Page text:

== Segment start ==

Besides, it's just a fancy way of saying tear injuries as opposed to cuts and stabs.

I'm flattered that this indicates a high IQ, but I'm pretty sure my skill is highly lopsided, I'm an arch wordcel but only somewhat above average as a shape rotator, I don't think I'd make a good engineer or mathematician.

English has anywhere from a million to several million words depending on who you ask, and it only takes the knowledge of 10k of them to be considered fluent. I scored 30k here, but I suspect in a more exhaustive test I'd be at least a 100k if not more, as would many of the very high scorers all lumped in at 0.01th percentile.

Let's see. Here are 50 words chosen at random from a 178,000 Scrabble word set.

Actual, Assemblagists, Banteringly, Basks, Consubstantial, Cosmeticized, Cosmic, Curator, Disconcertingly, Fawns, Foreshowed, Fornical, Fugleman, Gadroon, Hoyles, Ices, Kingfishes, Lachrymose, Lemongrasses, Macrocytic, Merrymakings, Microbrewings, Mirthfully, Multilateral, Noncompetitors, Nyalas, Outstrip, Parliamentary, Pavise, Recheats, Reconfers, Relictions, Scrubs, Seg, Serfage, Shakinesses, Sweeneys, Telepathic, Teratomas, Terebene, Terrify, Topmast, Trachoma, Twaddle, Underclays, Unseated, View, Whoremongers, Wrinkly, Yen

30k does seem like a underestimate due to the ability to know words via construction. For example if I know kind, I also know kindly, unkindly, kindliness, etc...

== Segment end ==

Source data:
== Segment start ==

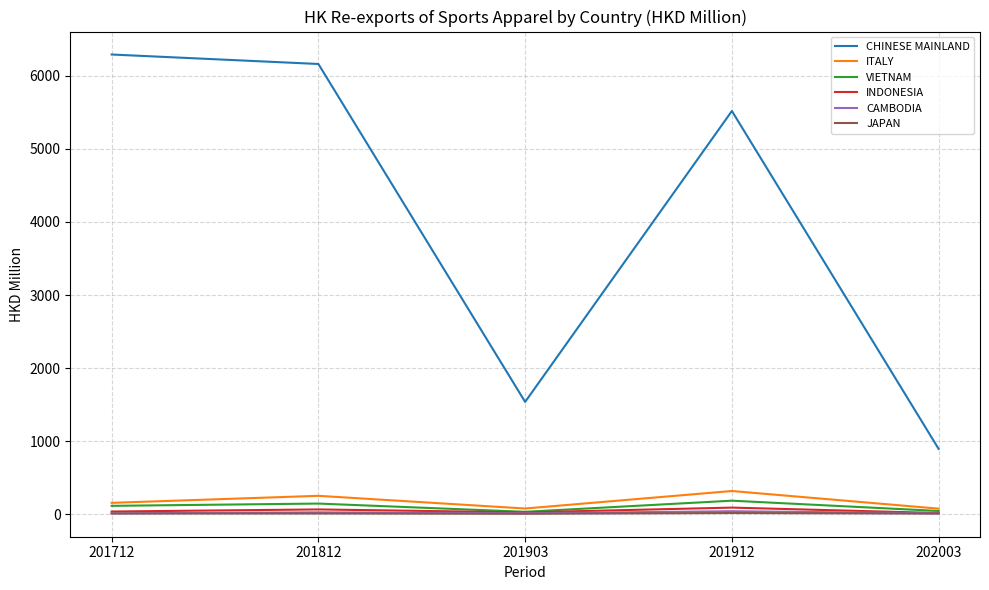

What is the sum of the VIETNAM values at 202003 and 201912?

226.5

== Segment end ==
== Segment start ==

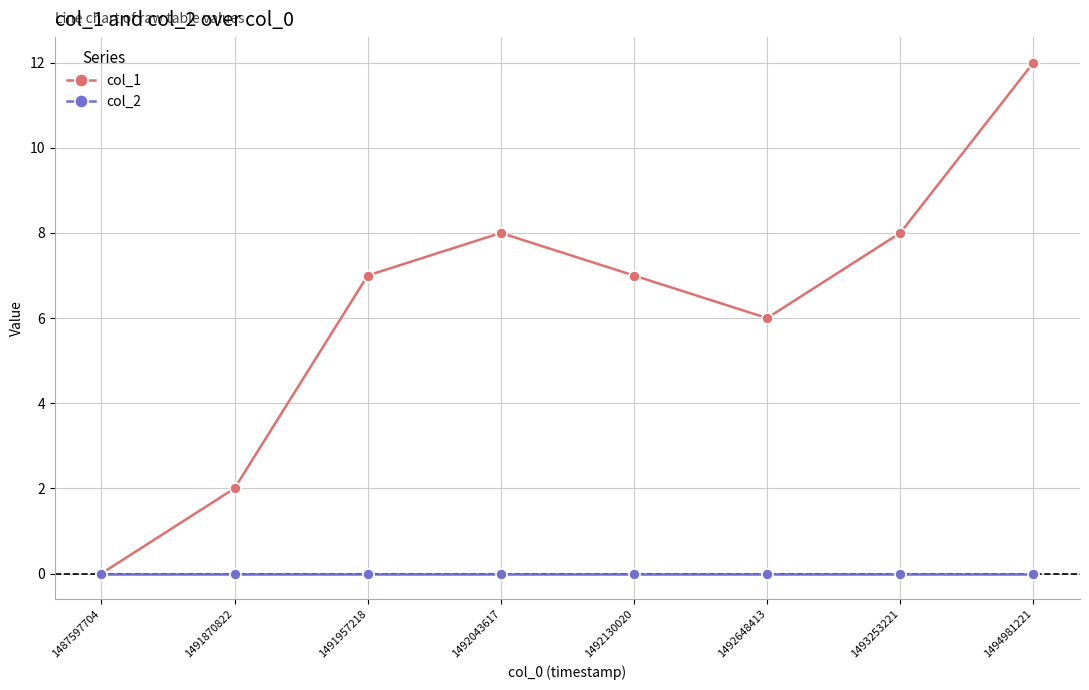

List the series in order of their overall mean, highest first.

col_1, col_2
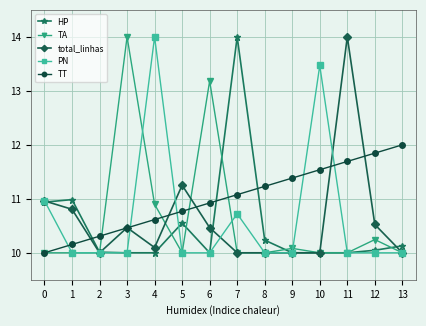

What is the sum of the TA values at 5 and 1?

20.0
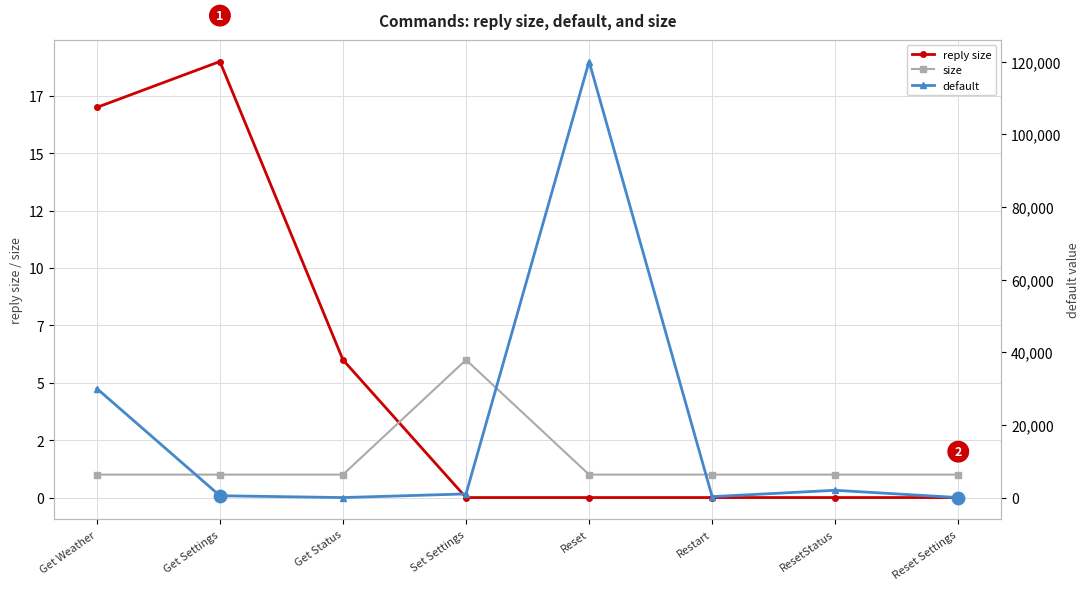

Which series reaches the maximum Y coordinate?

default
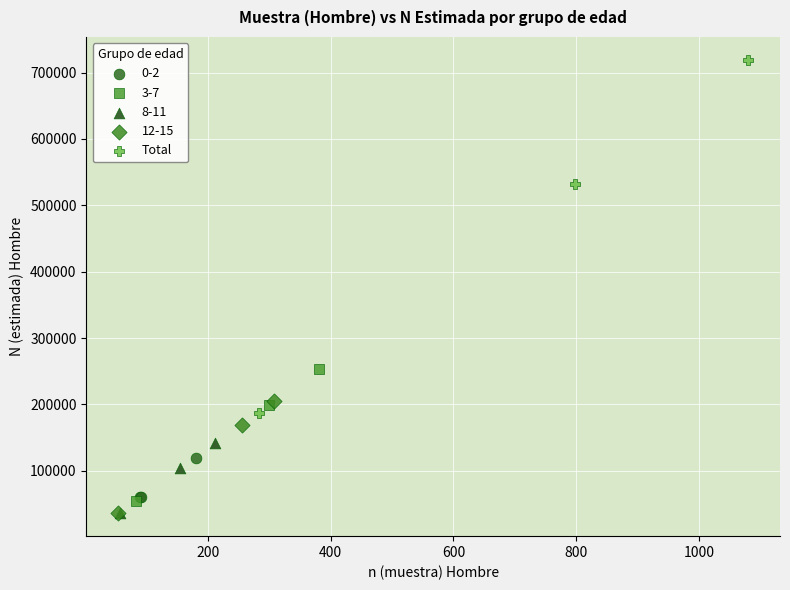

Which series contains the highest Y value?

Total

== Segment end ==

Tasks to carry out:
1: Write out the part of the vocabulary passage that opens with the words containing "I'm flattered that" and closes with "Scrabble word set.".
2: Continue the vocabulary passage from the point where it stops.
The lines above are not needed here.

Results of the exercise:
1:
I'm flattered that this indicates a high IQ, but I'm pretty sure my skill is highly lopsided, I'm an arch wordcel but only somewhat above average as a shape rotator, I don't think I'd make a good engineer or mathematician.

English has anywhere from a million to several million words depending on who you ask, and it only takes the knowledge of 10k of them to be considered fluent. I scored 30k here, but I suspect in a more exhaustive test I'd be at least a 100k if not more, as would many of the very high scorers all lumped in at 0.01th percentile.

Let's see. Here are 50 words chosen at random from a 178,000 Scrabble word set.

2:
The problem I guess is what happens to words that I've never used but that I can figure out with near 100% confidence: "microbrewings, banteringly, reconfers, etc..." I would say these DON'T count because you couldn't say that they are a real word or just made up.

And then there are words such as Candible and Fervifying that aren't in the Scrabble dictionary, but the meanings of which can be derived if you know the base words and suffixes.

Yeah I think the word-count extrapolations are questionable here -- I am apparently in the top .15 %tile, at 29817 words; while it's entirely possible that you know 270 more words than I do (probably much more than that, because doctor!) I'm not sure how one would be able to tell from this test.